Foxconn, the world’s largest iPhone contract manufacturer, is bolstering its presence in India by investing an additional $1.6 billion to set up a new facility. The plans were revealed through a regulatory filing by the company’s Singapore subsidiary.

The fresh injection comes as Foxconn and other Taiwanese manufacturers actively explore diversification beyond China amid escalating US-China tensions. With strong policy support, India is emerging as a preferred destination for tech supply chains in the Indo-Pacific region.
Earlier in September, Foxconn outlined intentions to double its workforce and investment in India over the next year, underscoring the country’s tremendous potential. Chairman Liu Young-way believes the recent billion-dollar infusion marks just the beginning.

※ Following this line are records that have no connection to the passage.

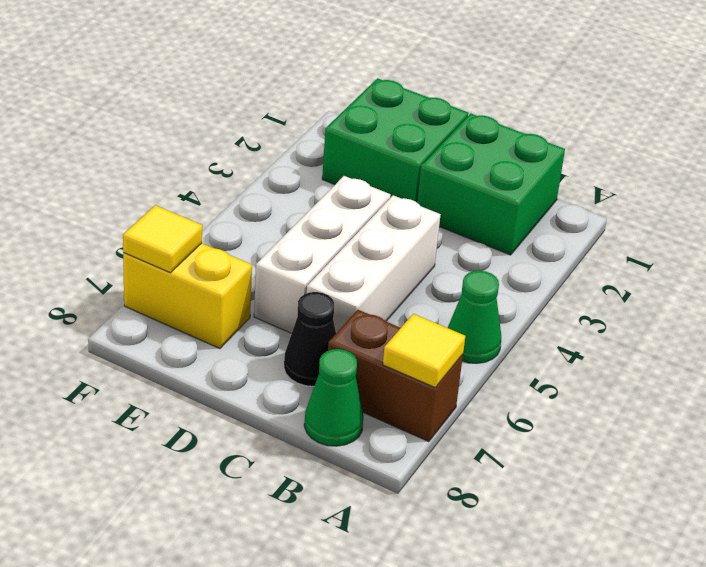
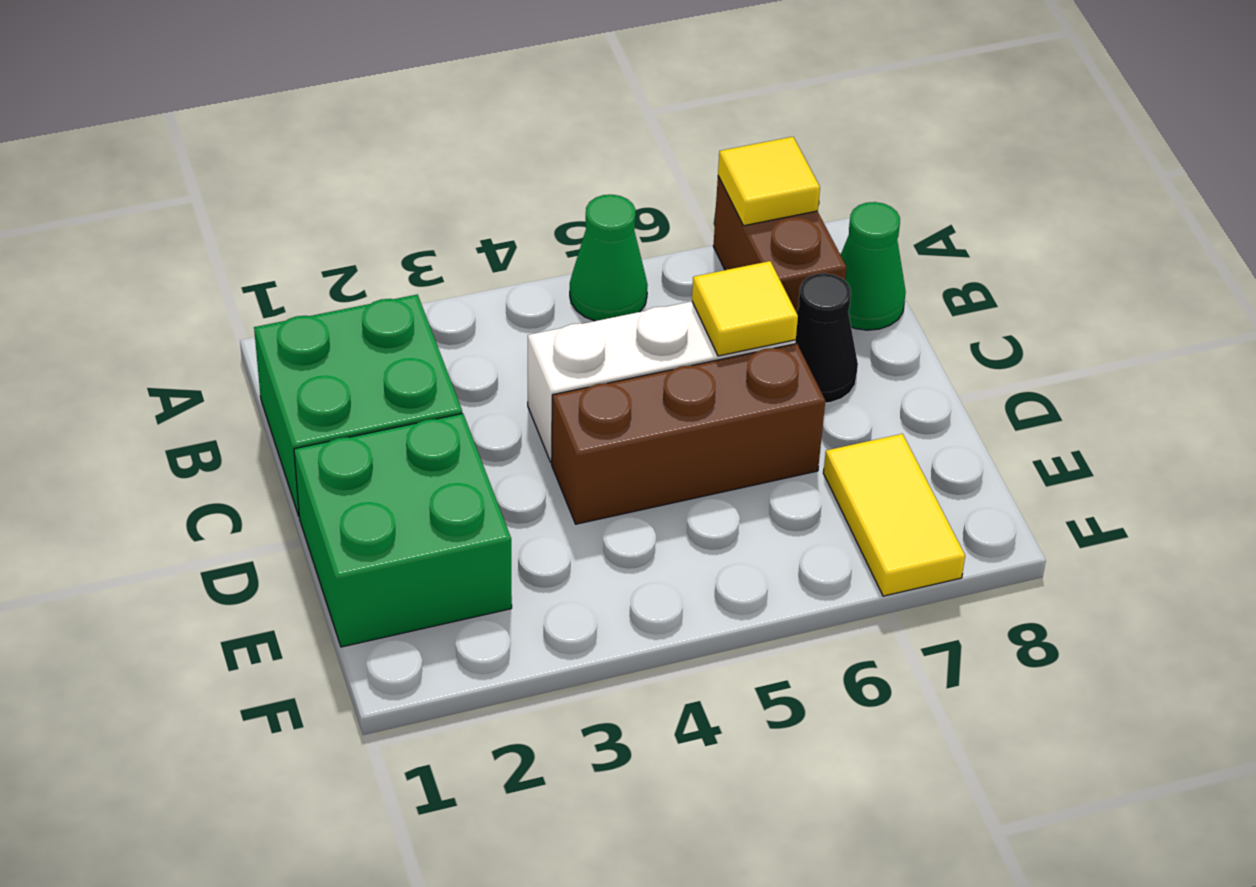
white brick D4:D6 level 1 -> brown brick D4:D6 level 1
yellow brick E7:F7 level 1 -> yellow tile E7:F7 level 1
yellow tile F7 level 2 -> yellow tile C6 level 2

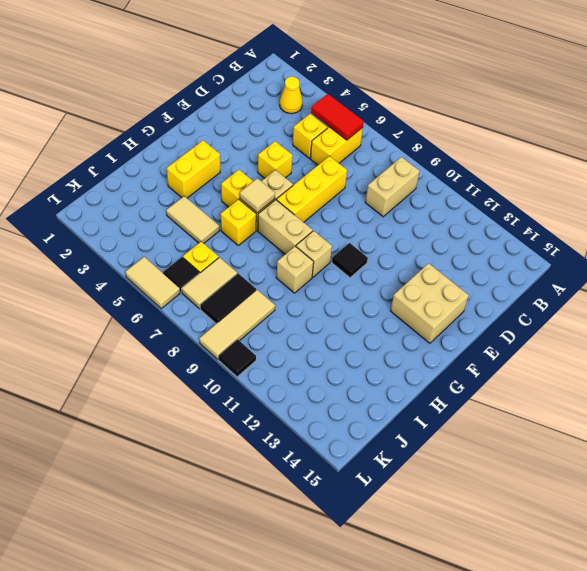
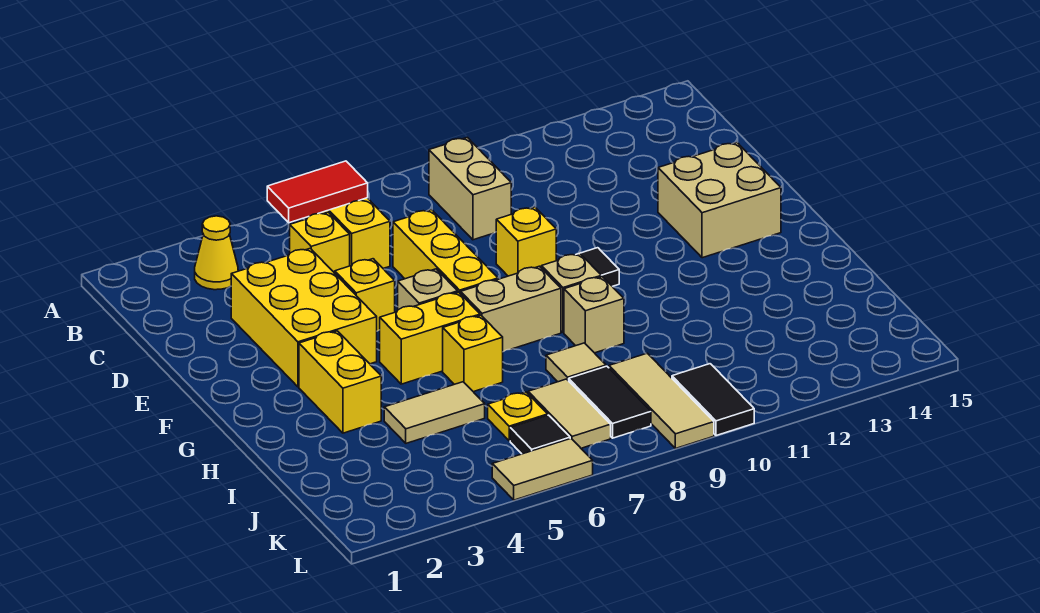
none -> yellow brick D3:F4 level 1
none -> yellow brick E9 level 1
tan tile G6 level 2 -> tan tile I8 level 1
black tile L10 level 1 -> black tile K10:L10 level 1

In August, Foxconn revealed a $600 million investment in the Indian state of Karnataka alone, covering an iPhone enclosures plant and semiconductor equipment facility with Applied Materials. This consolidates Foxconn’s growing Foothold as a major Apple supplier and displays ecosystem stakeholders in India.
Foxconn already produces various iPhone models with nearly 50% of its overall revenues coming from Apple partnerships. But geopolitics, lucrative incentives, and India’s skilled talent pool are now seeing companies shift more strategic capacities outside China.
With India setting its sights on surpassing Vietnam to become Apple’s second-largest manufacturing hub, the stars are aligning for Foxconn. Its chairman explained how the demographic dividend, stable politics, and easing business environment convinced Foxconn to bet big on India.
As more global giants echo this view, deepening India-Taiwan ties also bode well for tech investments. With Foxconn raising the stakes, the next few years may witness an inflection point for India’s technology manufacturing and export prowess.